Burger franchises aren’t always the best option for vegetarians. When you’re traveling, however, choices can be slim. My wife and I recently pulled into a Burger King. They do have a veggie burger, although it is clear that those who prepare them seldom eat them. They must be frozen because they inevitably have that tough edge that comes from microwaving them just a little too long. Anyway, we were sitting down to have a bite, or chew, when a group of three gentlemen in the corner booth caught our attention. They were arguing, in a friendly way, over Christianity. Among the topics of conversation was the age of the earth. (Ten thousand years, at the outside.) Overhearing the conversation, I started to get nervous. I noticed the guy at the table next to them glancing curiously their way.
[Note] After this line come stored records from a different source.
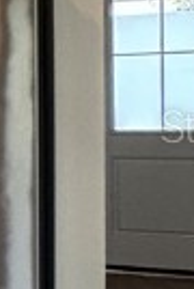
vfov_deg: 18.4
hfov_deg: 6.6
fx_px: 893
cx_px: -739
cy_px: 125
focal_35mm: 111
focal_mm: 2.22
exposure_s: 1/120
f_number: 2.2
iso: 200
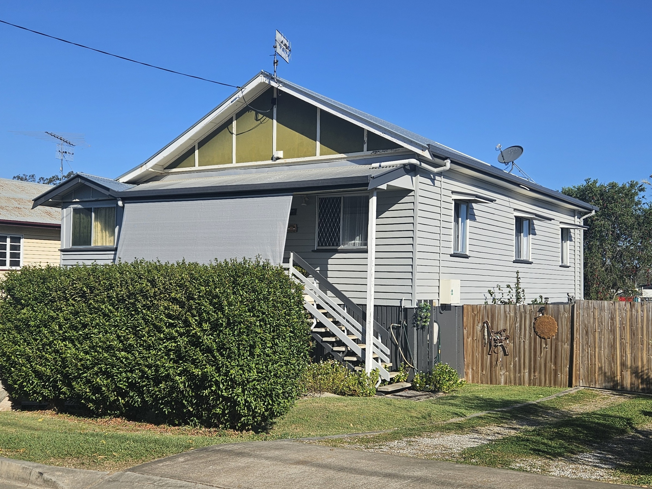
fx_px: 433
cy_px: 244
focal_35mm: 23
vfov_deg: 58.9
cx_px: 326
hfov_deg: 73.9
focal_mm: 5.4
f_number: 1.8
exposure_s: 1/3333
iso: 25
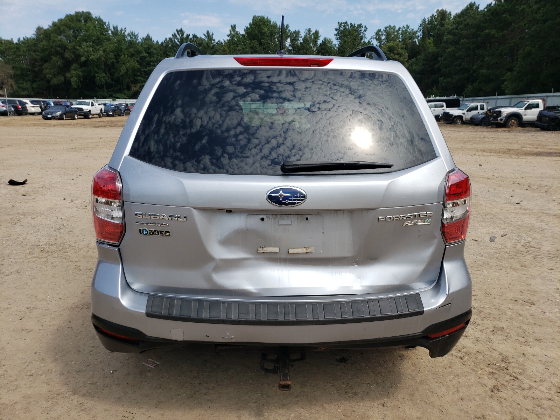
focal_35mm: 26
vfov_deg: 53.1
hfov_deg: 67.3
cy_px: 210
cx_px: 280
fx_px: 421
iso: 50
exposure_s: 1/3333
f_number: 1.5
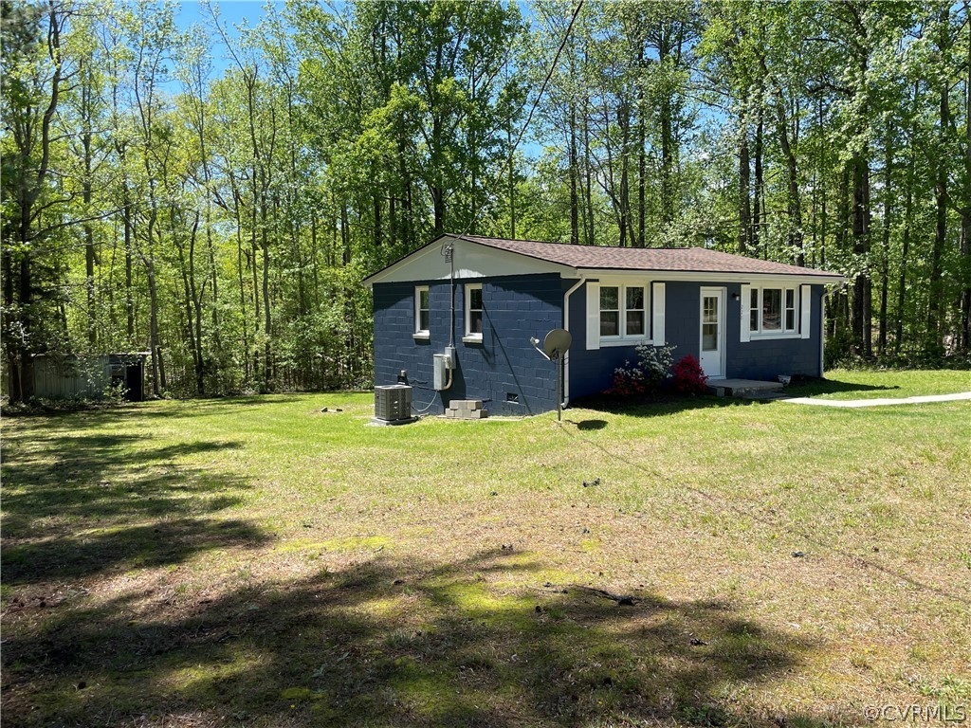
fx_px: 729
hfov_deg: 67.3
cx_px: 486
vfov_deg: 53.1
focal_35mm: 26
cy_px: 364
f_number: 1.6
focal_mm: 4.2
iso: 32
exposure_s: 1/1435
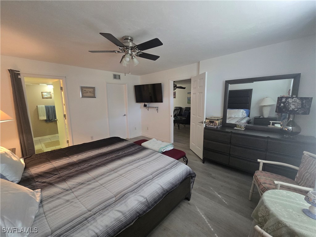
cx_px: 158
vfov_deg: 89.9
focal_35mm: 13
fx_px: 119
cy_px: 118
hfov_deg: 106.2
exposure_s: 1/60
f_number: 2.2
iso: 500
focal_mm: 2.2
I glanced around. Other people having conversations about mundane things. Perhaps this is what we’re taught to do. Speak of things that have little depth. We are in a public place. We don’t discuss religion or politics here. But then I reconsidered the situation. If I were to join their discussion I’m sure we would have found little in the way of common ground, but I realized that conversations around religion do have depth. These guys, despite the media’s incessant message that religion is for non-intellectuals, were thinking deeply about topics of ultimate concern. When’s the last time I talked with a colleague about what really matters over lunch?
A blurb in a recent Christian Century mentioned Bob Dylan. It suggested that in a recent interview that he’d intimated that if he hadn’t gone into music, he would likely have studied theology. Likewise, I recalled an interview many years ago with Bruce Springsteen that suggested he might have made a good priest. Listening to the lyrics of many of the songs of these two icons will reveal that depth and public religious discourse many not be so rare as this incident in Burger King seemed to suggest. Maybe the words aren’t always direct. Maybe we speak in metaphors and with guarded asides. Maybe we speak with our actions instead of our words. Many of the most profound conversations we have, when viewed in that light, are like those of three men in a Burger King.